DATA SHOWN START

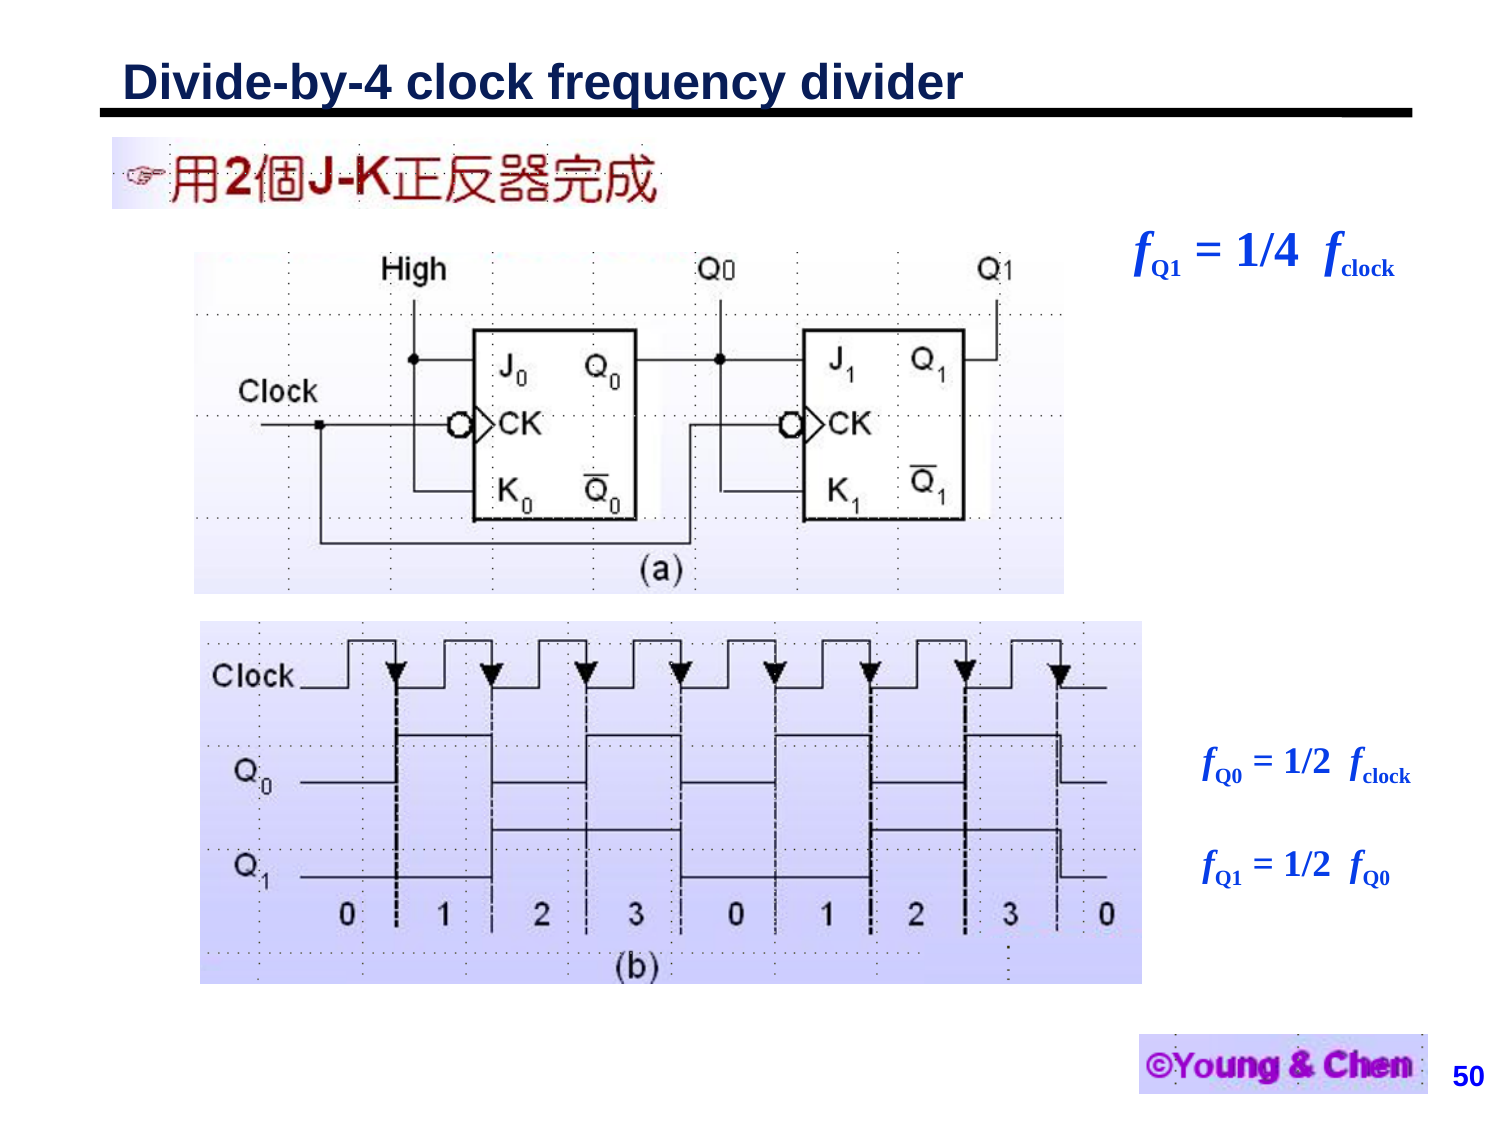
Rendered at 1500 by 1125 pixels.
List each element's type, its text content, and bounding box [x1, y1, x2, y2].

picture [1139, 1034, 1428, 1095]
text_box fQ0 = 1/2 fclock [1187, 728, 1500, 795]
text_box fQ1 = 1/4 fclock [1119, 208, 1448, 289]
picture [200, 621, 1142, 984]
title Divide-by-4 clock frequency divider [112, 53, 984, 115]
text_box fQ1 = 1/2 fQ0 [1187, 831, 1500, 898]
picture [194, 252, 1064, 594]
picture [112, 137, 668, 209]
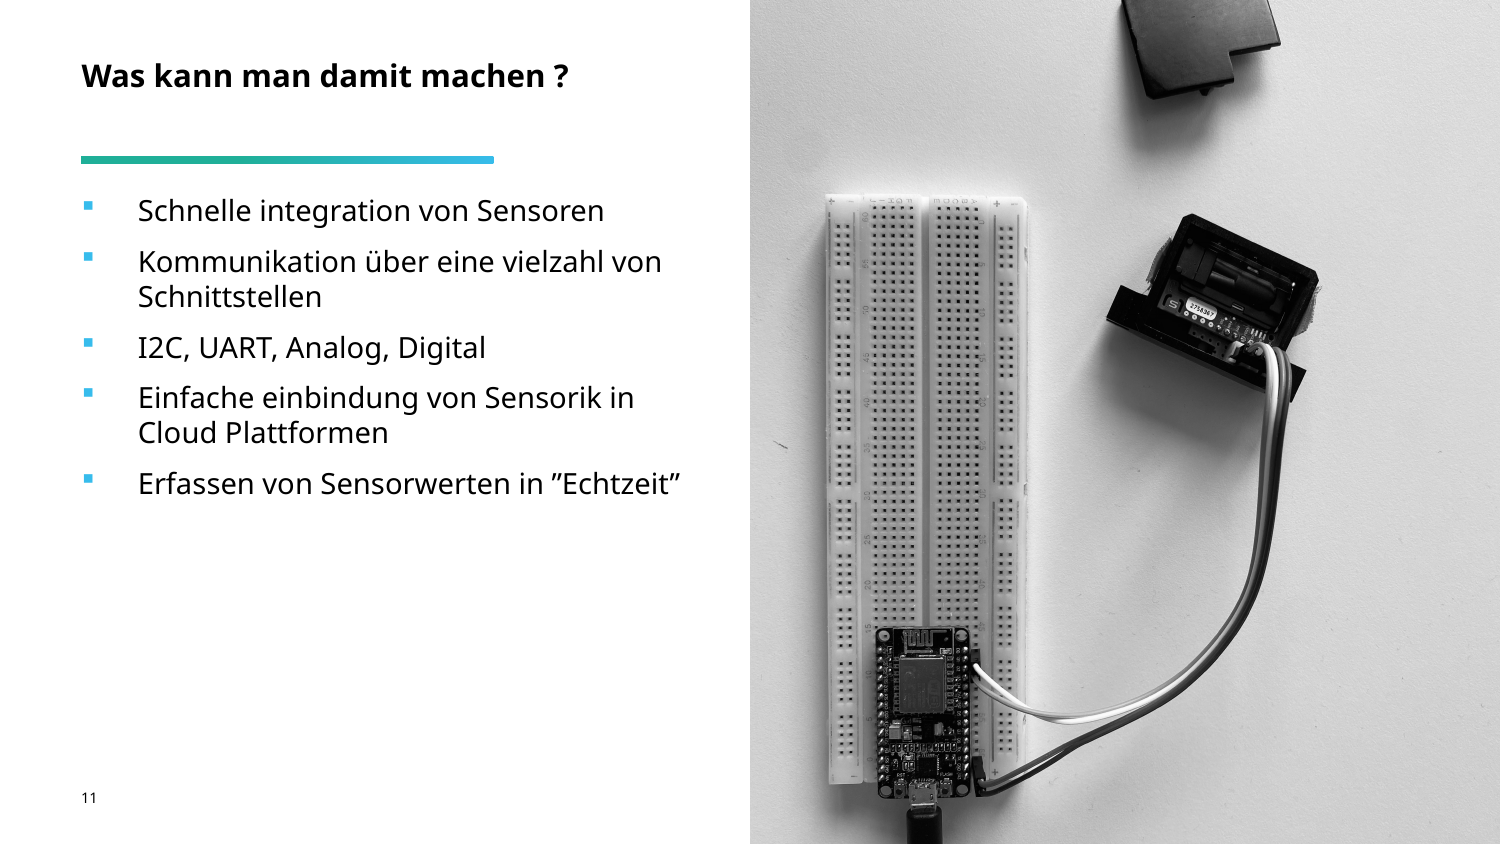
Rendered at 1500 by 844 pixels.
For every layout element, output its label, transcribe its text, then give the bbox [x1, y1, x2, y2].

slide_number 11 [81, 788, 440, 809]
title Was kann man damit machen ? [81, 60, 683, 116]
picture [749, 0, 1500, 844]
list Schnelle integration von Sensoren Kommunikation über eine vielzahl von Schnittstellen I2C, UART, Analog, Digital Einfache einbindung von Sensorik in Cloud Plattformen Erfassen von Sensorwerten in ”Echtzeit” [81, 192, 683, 739]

DATA SHOWN END

** WORK INSTRUCTION **
Restate, word for word, the final stretch of the entries above: the line containing "For every layout" and every line after it, up to and including the last.

** RESPONSE AREA **
For every layout element, output its label, transcribe its text, then give the bbox [x1, y1, x2, y2].

slide_number 11 [81, 788, 440, 809]
title Was kann man damit machen ? [81, 60, 683, 116]
picture [749, 0, 1500, 844]
list Schnelle integration von Sensoren Kommunikation über eine vielzahl von Schnittstellen I2C, UART, Analog, Digital Einfache einbindung von Sensorik in Cloud Plattformen Erfassen von Sensorwerten in ”Echtzeit” [81, 192, 683, 739]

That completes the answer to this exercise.